YOUR INSTRUCTIONS: Given the records below, would you repeat exactly the lines that begin at the one containing "coffee cup: present" and end at the one containing "apple: present [774,701,809,739]", inclusive?

GIVEN RECORDS:
• • • • •

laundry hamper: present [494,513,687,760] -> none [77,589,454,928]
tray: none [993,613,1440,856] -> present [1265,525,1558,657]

• • • • •

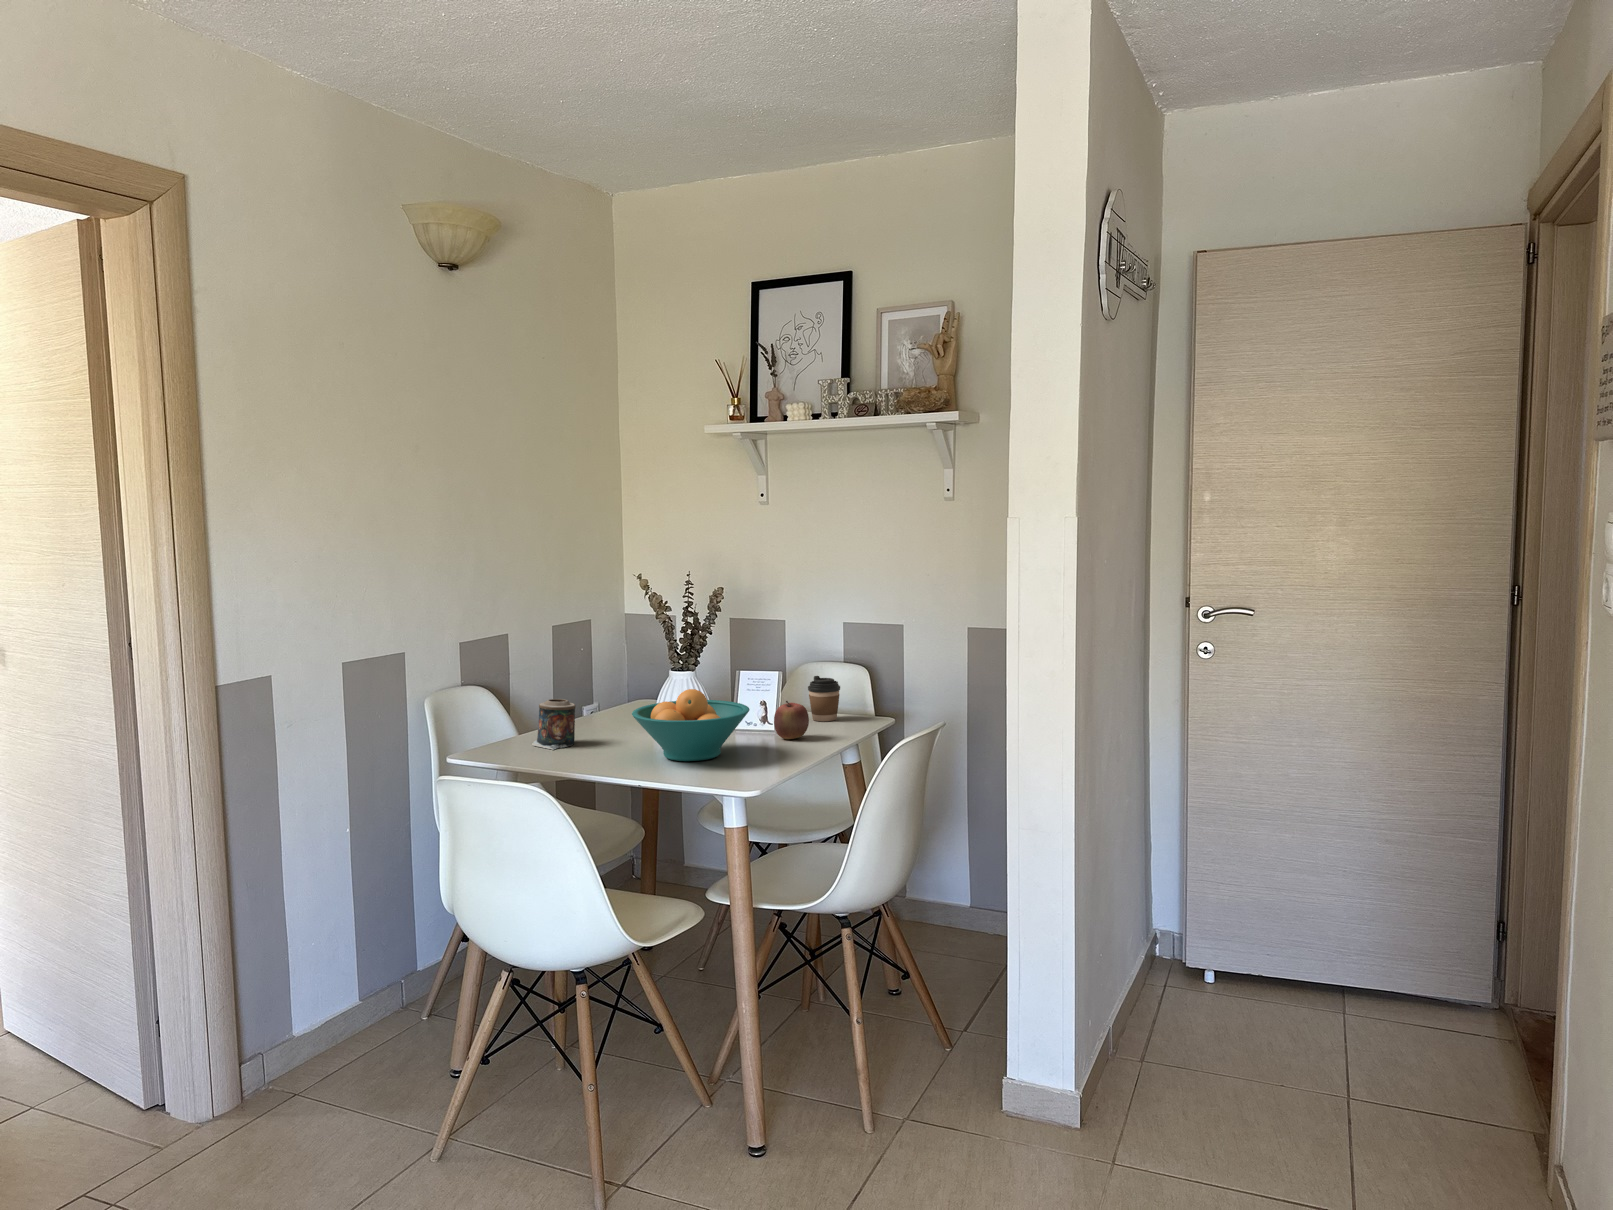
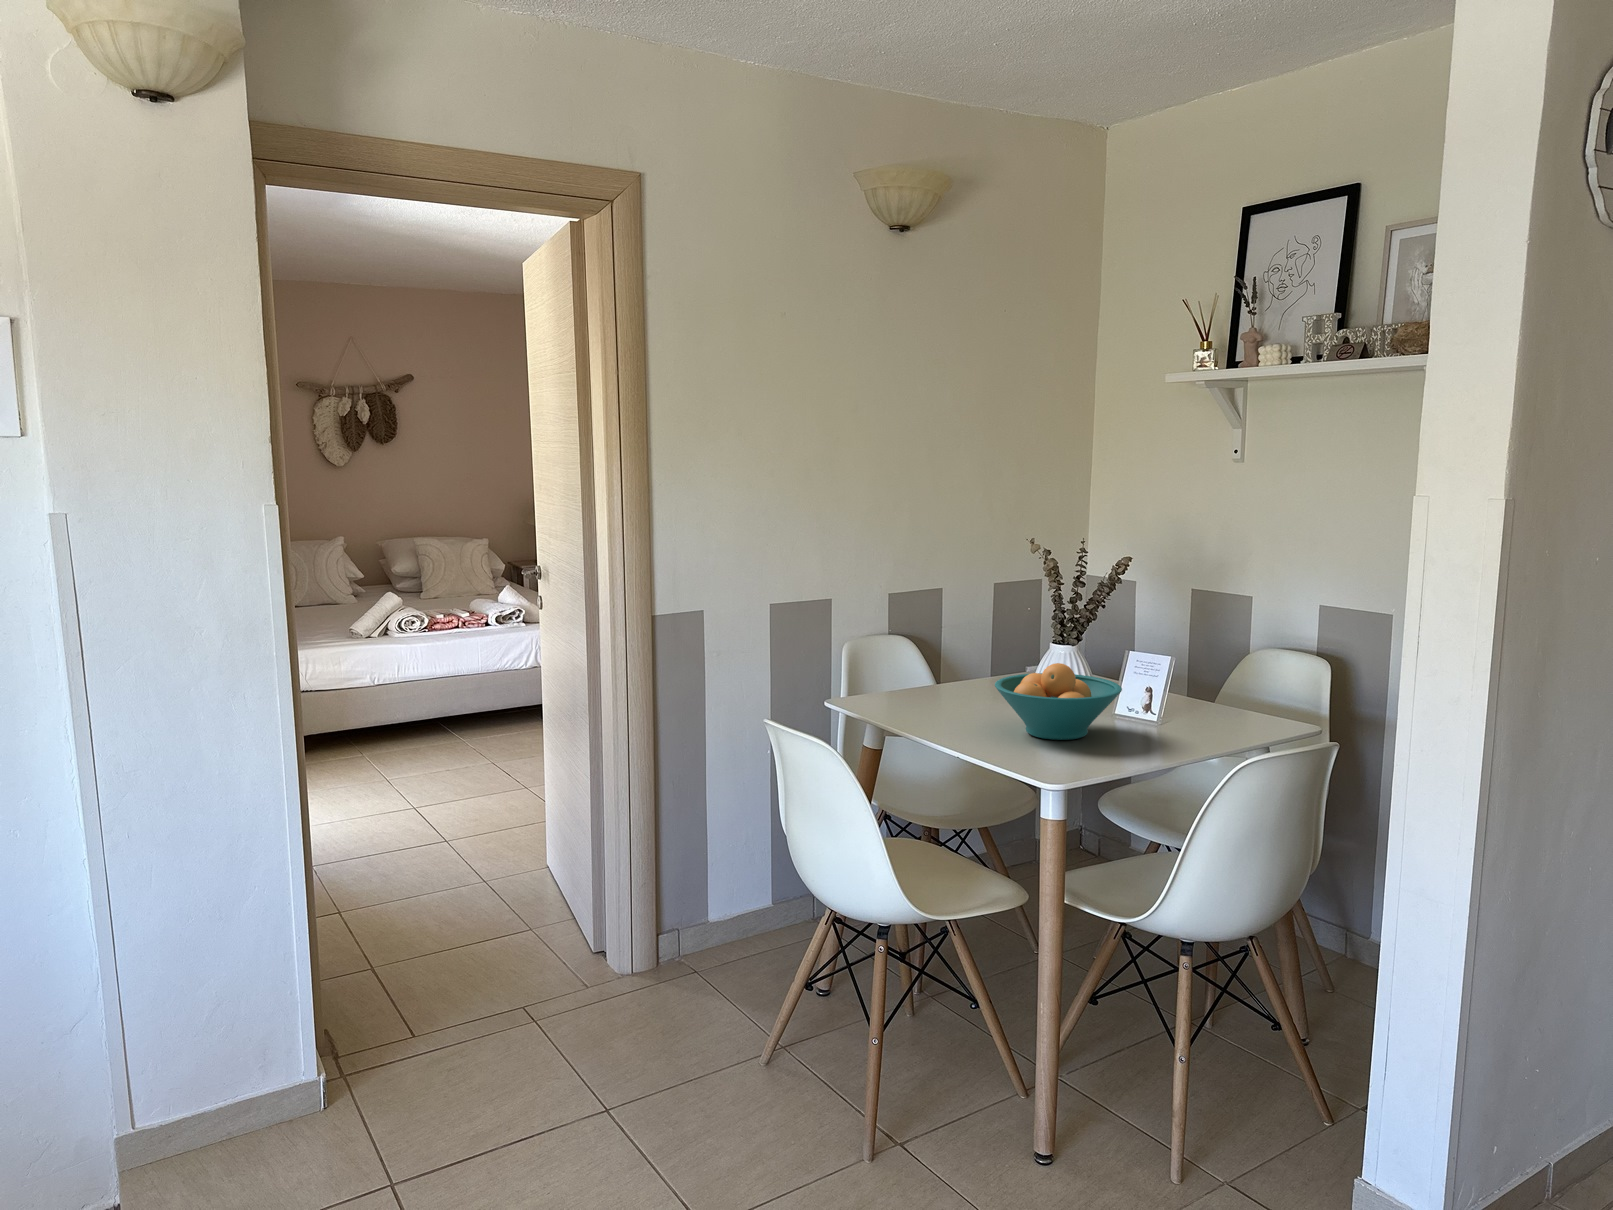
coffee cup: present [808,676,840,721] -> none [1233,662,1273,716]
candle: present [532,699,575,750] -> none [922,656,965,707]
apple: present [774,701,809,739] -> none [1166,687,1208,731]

• • • • •

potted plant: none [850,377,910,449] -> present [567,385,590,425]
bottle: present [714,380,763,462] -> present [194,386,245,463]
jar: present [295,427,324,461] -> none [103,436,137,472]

• • • • •

REPLY:
coffee cup: present [808,676,840,721] -> none [1233,662,1273,716]
candle: present [532,699,575,750] -> none [922,656,965,707]
apple: present [774,701,809,739] -> none [1166,687,1208,731]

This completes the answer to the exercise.